Il en avait fait l’un des thèmes centraux de sa campagne, ciblant ainsi ce qui était le talon d’Achille d’Elie Brun. Avec la conviction d’un chevalier blanc, David Rachline l’avait promis : «  Fini le clientélisme, bonjour la transparence. »Cinq mois, jour pour jour, après son élection, qu’en est-il des engagements de celui qui est devenu entre-temps l’une des figures montantes du Front national ?

Lui, dit qu’il n’a pas quitté le sentier dont il avait tracé les limites. Mais deux articles parus coup sur coup, l’un sur le site de Mediapart, l’autre dans Marianne, sont venus réactiver la suspicion.

Des zones d’ombre

Ce qui est reproché au maire de Fréjus, c’est d’avoir recours, de façon récurrente, à des sociétés proches de l’extrême droite pour régler certaines affaires de la ville. Ce fut le cas avec La Financière des territoires (notre édition du 26 avril), sollicitée en début de mandat, officiellement dans l’optique de réaliser un audit des finances communales. Son dirigeant, Clément Brieda, consultant d’un cabinet de conseil également connu sous le « pseudo » (!) de Bastien Doutrelant « a été directeur de campagne de l’Eurodéputé FN Bernard Monot », révèle Mediapart. Il a aussi contribué, selon Marianne, à la construction du programme économique du parti. Venu pour un audit, Brieda n’aura finalement participé qu’à la réalisation du budget primitif. L’analyse exaustive des finances fréjusiennes aura lieu, elle, en... 2015.

Plus récemment, l’élu frontiste a également fait appel à une autre société controversée. Toujours d’après Mediapart, La Patrouille de l’événement, installée à Fréjus quelque temps à peine après l’élection de Rachline, présente quelques zones d’ombre : son seul et unique client serait... la cité romaine, ainsi que l’a avoué à nos confrères, son cofondateur, Romain Petitjean. La Patrouille de l’événement a organisé plusieurs animations à Fréjus : la Fête de la musique, la retransmission de matches de la Coupe du monde sur écran géant ou encore l’ensemble des spectacles de l’été, dont la fameuse corrida sans mise à mort sur laquelle nous sommes revenus à plusieurs reprises.
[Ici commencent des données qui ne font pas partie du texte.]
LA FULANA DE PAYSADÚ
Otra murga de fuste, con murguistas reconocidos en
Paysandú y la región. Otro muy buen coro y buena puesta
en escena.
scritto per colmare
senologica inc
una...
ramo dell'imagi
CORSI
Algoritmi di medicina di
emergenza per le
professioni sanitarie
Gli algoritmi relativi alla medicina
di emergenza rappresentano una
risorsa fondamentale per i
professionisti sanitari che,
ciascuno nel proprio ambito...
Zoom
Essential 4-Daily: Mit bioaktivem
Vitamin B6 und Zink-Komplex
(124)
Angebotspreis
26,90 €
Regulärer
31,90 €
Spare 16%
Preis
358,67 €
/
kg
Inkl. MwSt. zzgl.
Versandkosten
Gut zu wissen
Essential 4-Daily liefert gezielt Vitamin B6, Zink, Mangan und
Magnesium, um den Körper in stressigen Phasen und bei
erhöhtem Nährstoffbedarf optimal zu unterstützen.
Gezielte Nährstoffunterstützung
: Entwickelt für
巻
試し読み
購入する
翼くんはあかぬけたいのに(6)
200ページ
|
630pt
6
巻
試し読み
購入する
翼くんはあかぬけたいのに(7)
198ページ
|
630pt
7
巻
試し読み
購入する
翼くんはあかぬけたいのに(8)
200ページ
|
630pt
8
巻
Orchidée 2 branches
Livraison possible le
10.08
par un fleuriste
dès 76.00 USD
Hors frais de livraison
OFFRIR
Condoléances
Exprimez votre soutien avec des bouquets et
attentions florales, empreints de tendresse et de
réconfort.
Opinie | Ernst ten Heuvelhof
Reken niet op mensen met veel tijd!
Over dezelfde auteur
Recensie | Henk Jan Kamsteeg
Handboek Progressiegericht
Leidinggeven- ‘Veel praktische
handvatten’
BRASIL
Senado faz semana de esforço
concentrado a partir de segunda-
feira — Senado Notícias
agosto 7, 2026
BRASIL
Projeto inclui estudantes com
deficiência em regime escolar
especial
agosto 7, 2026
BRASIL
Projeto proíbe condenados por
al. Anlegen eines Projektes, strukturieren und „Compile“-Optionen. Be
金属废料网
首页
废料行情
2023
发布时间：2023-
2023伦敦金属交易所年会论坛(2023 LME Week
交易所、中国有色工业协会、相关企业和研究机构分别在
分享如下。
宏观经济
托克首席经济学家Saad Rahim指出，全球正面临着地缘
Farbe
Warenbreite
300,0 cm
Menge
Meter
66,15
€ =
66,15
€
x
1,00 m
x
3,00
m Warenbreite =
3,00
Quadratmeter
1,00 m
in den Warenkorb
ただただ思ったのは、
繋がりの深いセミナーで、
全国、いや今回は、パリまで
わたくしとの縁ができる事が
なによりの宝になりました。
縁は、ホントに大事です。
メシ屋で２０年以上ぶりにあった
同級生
Est-elle proche du Front national ? Oui, répond encore Mediapart qui affirme que « ses actionnaires sont issus de l’extrême droite. »
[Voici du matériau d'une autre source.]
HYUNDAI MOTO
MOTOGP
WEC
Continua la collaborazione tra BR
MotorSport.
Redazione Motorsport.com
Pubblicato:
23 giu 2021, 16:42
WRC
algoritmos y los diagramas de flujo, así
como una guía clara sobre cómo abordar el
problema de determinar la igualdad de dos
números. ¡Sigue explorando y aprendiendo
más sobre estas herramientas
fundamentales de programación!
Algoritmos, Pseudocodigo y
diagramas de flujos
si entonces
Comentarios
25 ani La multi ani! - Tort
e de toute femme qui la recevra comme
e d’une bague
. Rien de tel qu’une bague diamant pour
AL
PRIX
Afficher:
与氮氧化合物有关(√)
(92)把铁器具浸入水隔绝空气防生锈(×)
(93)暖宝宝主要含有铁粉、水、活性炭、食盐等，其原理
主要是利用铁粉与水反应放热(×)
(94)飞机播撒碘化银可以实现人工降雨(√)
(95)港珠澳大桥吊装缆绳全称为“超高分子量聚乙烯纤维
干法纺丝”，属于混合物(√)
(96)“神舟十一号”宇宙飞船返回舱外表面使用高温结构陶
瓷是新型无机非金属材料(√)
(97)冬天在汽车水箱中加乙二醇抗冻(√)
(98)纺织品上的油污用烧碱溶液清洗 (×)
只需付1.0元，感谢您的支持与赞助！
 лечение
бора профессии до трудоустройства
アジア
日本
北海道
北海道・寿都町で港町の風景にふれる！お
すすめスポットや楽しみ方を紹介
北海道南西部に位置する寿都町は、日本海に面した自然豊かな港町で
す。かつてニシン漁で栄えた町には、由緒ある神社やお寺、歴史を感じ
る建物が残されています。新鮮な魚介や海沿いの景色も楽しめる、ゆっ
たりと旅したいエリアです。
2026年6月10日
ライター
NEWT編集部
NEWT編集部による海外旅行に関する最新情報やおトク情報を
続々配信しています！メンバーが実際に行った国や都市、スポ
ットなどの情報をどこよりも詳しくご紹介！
Des dirigeants et actionnaires « étiquetés »

Dans ses rangs, on trouve un certain Minh Tran Long. Rebaptisé Minh Arnaud, « il a milité dans un groupuscule néonazi aujourd’hui dissous (...), et évolue dans le cercle des anciens du GUD. » Quant à Romain Petitjean, «  il est passé par le mouvement scout d’une organisation d’extrême droite puis chez les Identitaires.  »

Troisième entité visée, Vendôme Sécurité. Cette fois-ci, c’est Marianne qui donne l’information. Selon l’hebdomadaire, les « gros bras » qui montaient la garde à l’entrée des festivités estivales, sont des agents appartenant « à cette société bien connue du FN qui l’a employée à plusieurs reprises. » Son patron, Axel Loustau, est le trésorier de Jeanne, un micro-parti lié... au Front national.

Evidemment, cela fait beaucoup de coïncidences, même si, pour Rachline, il n’y a pas lieu de crier au scandale. Un avis que ne partagent pas ses opposants, de gauche comme de droite...

_______________________________

« Plus facile d’obtenir des marchés quand on est proche du FN » dénonce la gauche

La trêve estivale est rompue pour les représentants locaux du Parti socialiste qui rebondissent, comme l’exige leur rôle, sur les informations publiées sur le site de Mediapart, et reprises par Marianne.0
Des révélations qu’Insaf Rezzagui, la toute jeune porte-parole du mouvement, commente, au nom de sa section, sans mettre de gants... « Cela confirme ce qu’Elsa Di Méo et beaucoup d’autres affirmaient déjà : le clientélisme est devenu roi à Fréjus. » Elle enchaîne : « David Rachline, lors de sa campagne municipale, avait promis qu’il mettrait fin au clientélisme s’il devenait maire. Mensonge ! Et encore une fois, Fréjus en fait les frais avec deux sociétés mystérieuses, gérées par
des dirigeants et actionnaires au passé trouble.
 »

Philippe Moulin : « Fréjus est une ville sous influence »

Pour Insaf Rezzagui, la morale à retenir est simple : « Aujourd’hui, à Fréjus, il est bien plus facile d’obtenir des marchés et d’organiser des événements lorsque des liens avec le Front national et l’extrême droite sont avérés. Notre ville, conclut-elle, est tombée aux mains d’un clientélisme et d’un extrémisme qui ne peuvent qu’inquiéter les Républicains que nous sommes. »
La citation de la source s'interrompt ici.